# Crappie Pre-spawn???



## bigcat46 (Dec 15, 2004)

I caught about 70 crappies this weekend in an old strip pond.

Most of them we threw back, but the ones over 9 in. we kept. Caught two about 14 in. and two about 16 in.

These fish were in about 10 ft of water in front of cattails, i figured they were getting ready to spawn, but they were hitting like crazy, White 1/16oz jig with Chartr. power nymphs/tubes.

Surface water temp. was about 59-60 deg.

Any one else catching them.

Also some guys were fishing with minnows in the same area and catching 24 -27 in. Channel Cats.


----------



## squid_1 (Jun 2, 2005)

To accurately answer your question I need the location of the strip pit. Once fished I will then have enough information...just kidding they should be starting pre-spawn about now. The water temps have heated up real fast since ice off. The gills we caught this weekend down that way definately had the feed bag on.


----------



## ohiobuck (Apr 8, 2006)

I have caught around 40 crappie this week. checked there egg sacks they were not vary big. So even with the warm water I thank it will be awhile befor they spawn.

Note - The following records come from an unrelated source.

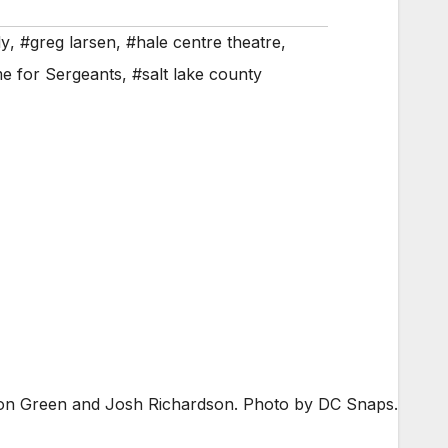
y
,
#greg larsen
,
#hale centre theatre
,
e for Sergeants
,
#salt lake county
ndon Green and Josh Richardson. Photo by DC Snaps.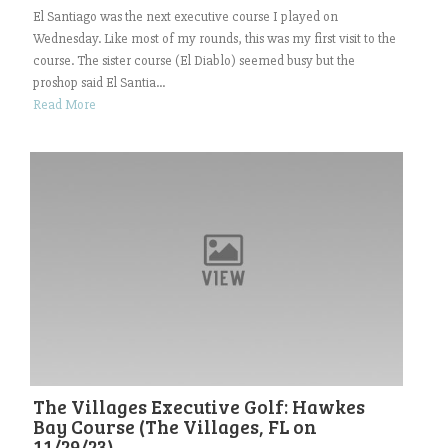
El Santiago was the next executive course I played on
Wednesday. Like most of my rounds, this was my first visit to the
course. The sister course (El Diablo) seemed busy but the
proshop said El Santia...
Read More
The Villages Executive Golf: Hawkes
Bay Course (The Villages, FL on
11/29/23)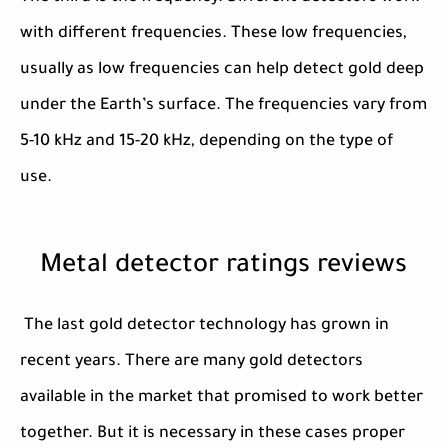
with different frequencies. These low frequencies,
usually as low frequencies can help detect gold deep
under the Earth’s surface. The frequencies vary from
5-10 kHz and 15-20 kHz, depending on the type of
use.
Metal detector ratings reviews
The last gold detector technology has grown in
recent years. There are many gold detectors
available in the market that promised to work better
together. But it is necessary in these cases proper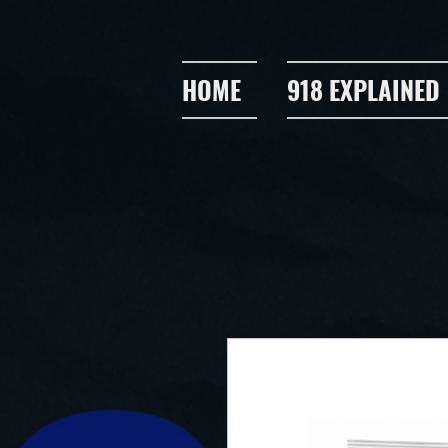
HOME
918 EXPLAINED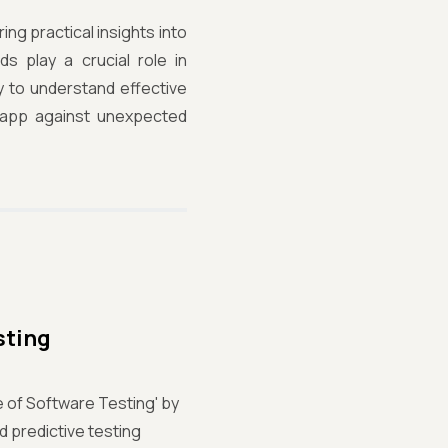
ing practical insights into
s play a crucial role in
ey to understand effective
r app against unexpected
sting
e of Software Testing' by
d predictive testing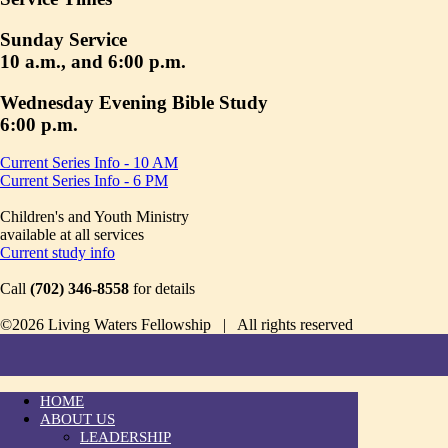
Sunday Service
10 a.m., and 6:00 p.m.
Wednesday Evening Bible Study
6:00 p.m.
Current Series Info - 10 AM
Current Series Info - 6 PM
Children's and Youth Ministry
available at all services
Current study info
Call
(702) 346-8558
for details
©2026 Living Waters Fellowship | All rights reserved
HOME
ABOUT US
LEADERSHIP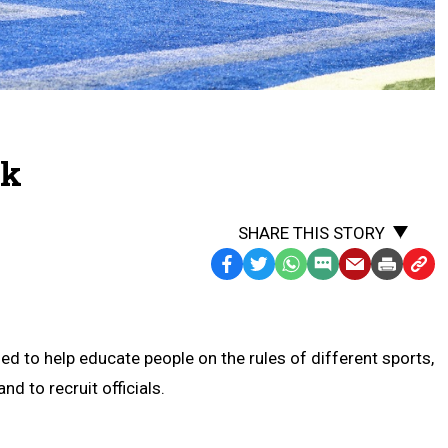
ck
SHARE THIS STORY
Facebook
Twitter
WhatsApp
SMS
Email
Print
Copy
Text
Link
Message
to
Clipb
d to help educate people on the rules of different sports,
nd to recruit officials.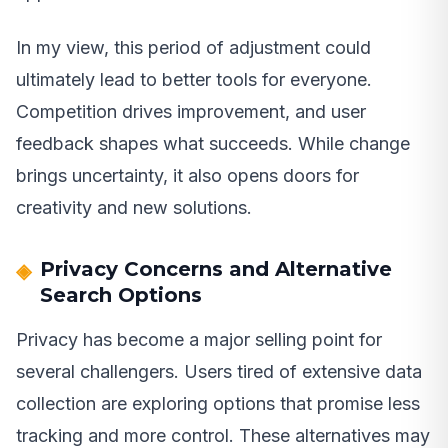
In my view, this period of adjustment could
ultimately lead to better tools for everyone.
Competition drives improvement, and user
feedback shapes what succeeds. While change
brings uncertainty, it also opens doors for
creativity and new solutions.
Privacy Concerns and Alternative
Search Options
Privacy has become a major selling point for
several challengers. Users tired of extensive data
collection are exploring options that promise less
tracking and more control. These alternatives may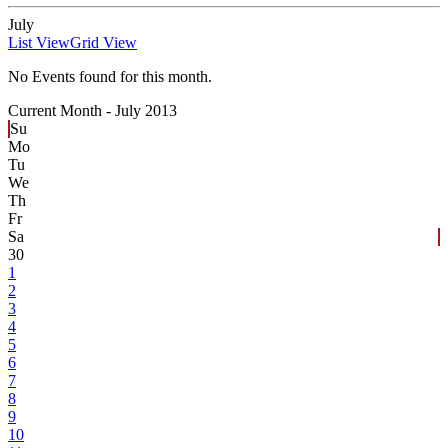
July
List View
Grid View
No Events found for this month.
Current Month -
July 2013
Su
Mo
Tu
We
Th
Fr
Sa
30
1
2
3
4
5
6
7
8
9
10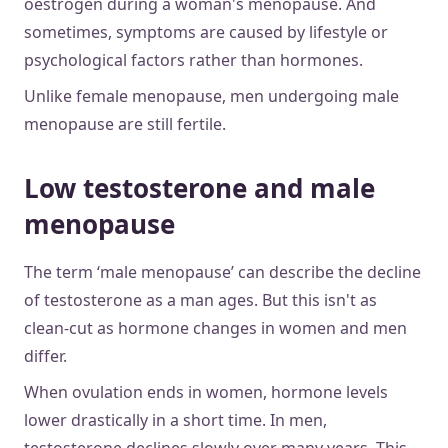
oestrogen during a woman's menopause. And
sometimes, symptoms are caused by lifestyle or
psychological factors rather than hormones.
Unlike female menopause, men undergoing male
menopause are still fertile.
Low testosterone and male
menopause
The term ‘male menopause’ can describe the decline
of testosterone as a man ages. But this isn't as
clean-cut as hormone changes in women and men
differ.
When ovulation ends in women, hormone levels
lower drastically in a short time. In men,
testosterone declines slowly over many years. This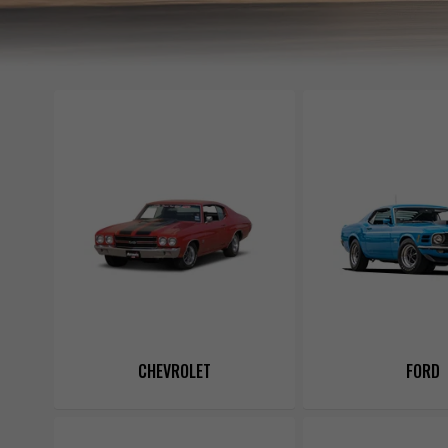
CHEVROLET
FORD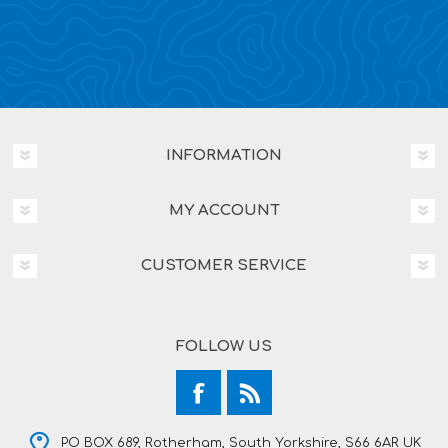
INFORMATION
MY ACCOUNT
CUSTOMER SERVICE
FOLLOW US
PO BOX 689, Rotherham, South Yorkshire, S66 6AR UK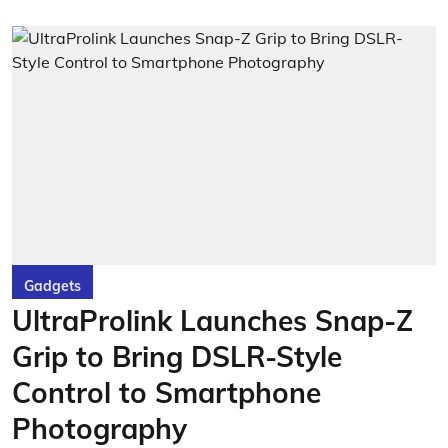
Gadgets
UltraProlink Launches Snap-Z
Grip to Bring DSLR-Style
Control to Smartphone
Photography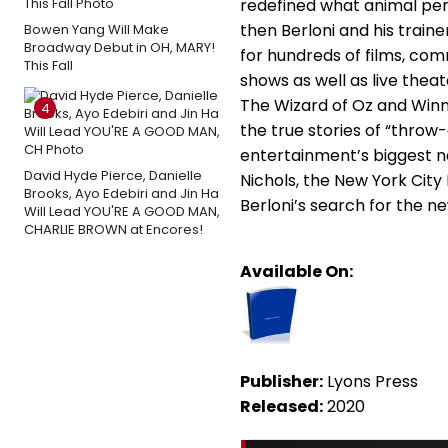
redefined what animal per
then Berloni and his train
Bowen Yang Will Make
Broadway Debut in OH, MARY!
for hundreds of films, com
This Fall
shows as well as live theat
The Wizard of Oz and Winn-
4
the true stories of “thro
entertainment’s biggest n
David Hyde Pierce, Danielle
Nichols, the New York City
Brooks, Ayo Edebiri and Jin Ha
Berloni’s search for the 
Will Lead YOU'RE A GOOD MAN,
CHARLIE BROWN at Encores!
Available On:
Publisher:
Lyons Press
Released:
2020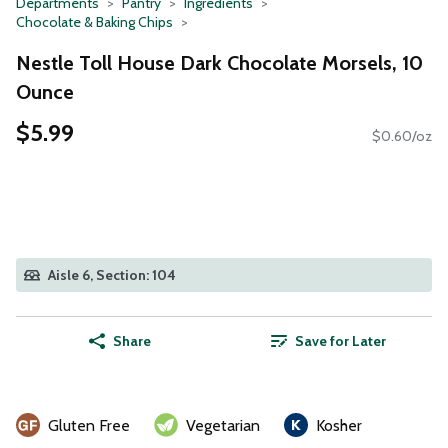
Departments
Pantry
Ingredients
Chocolate & Baking Chips
Nestle Toll House Dark Chocolate Morsels, 10
Ounce
$5.99
$0.60/oz
Aisle 6, Section: 104
Share
Save for Later
Gluten Free
Vegetarian
Kosher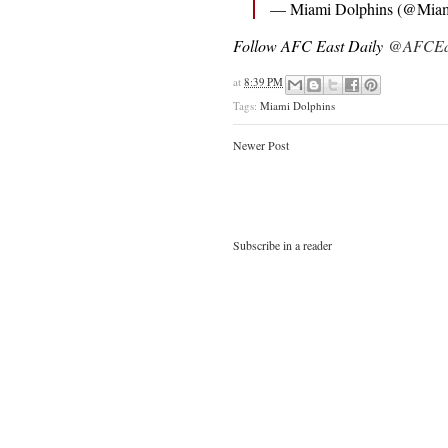
— Miami Dolphins (@Miam
Follow AFC East Daily
@AFCEas
at
8:39 PM
Tags:
Miami Dolphins
Newer Post
Subscribe in a reader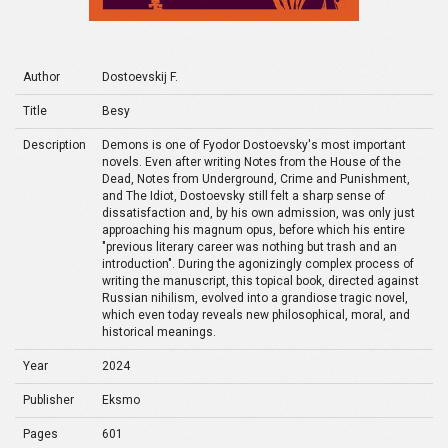
Author
Dostoevskij F.
Title
Besy
Description
Demons is one of Fyodor Dostoevsky's most important
novels. Even after writing Notes from the House of the
Dead, Notes from Underground, Crime and Punishment,
and The Idiot, Dostoevsky still felt a sharp sense of
dissatisfaction and, by his own admission, was only just
approaching his magnum opus, before which his entire
"previous literary career was nothing but trash and an
introduction". During the agonizingly complex process of
writing the manuscript, this topical book, directed against
Russian nihilism, evolved into a grandiose tragic novel,
which even today reveals new philosophical, moral, and
historical meanings.
Year
2024
Publisher
Eksmo
Pages
601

Thats only my opinion.


----------



## Big Daddy (Apr 6, 2004)

Crappie are still in pre-spawn... When water hits 58-62 degrees, they'll drop th eggs...

The cold snap the next few days should slow them down, move them deeper... If you try for them, remember the changes in weather, water temp., depths. It will help you in the future!


----------



## peple of the perch (Sep 13, 2004)

I was at eastbrach yeasterday they still arnt in. i did do ok on the gills thoe and a woolybugger.


----------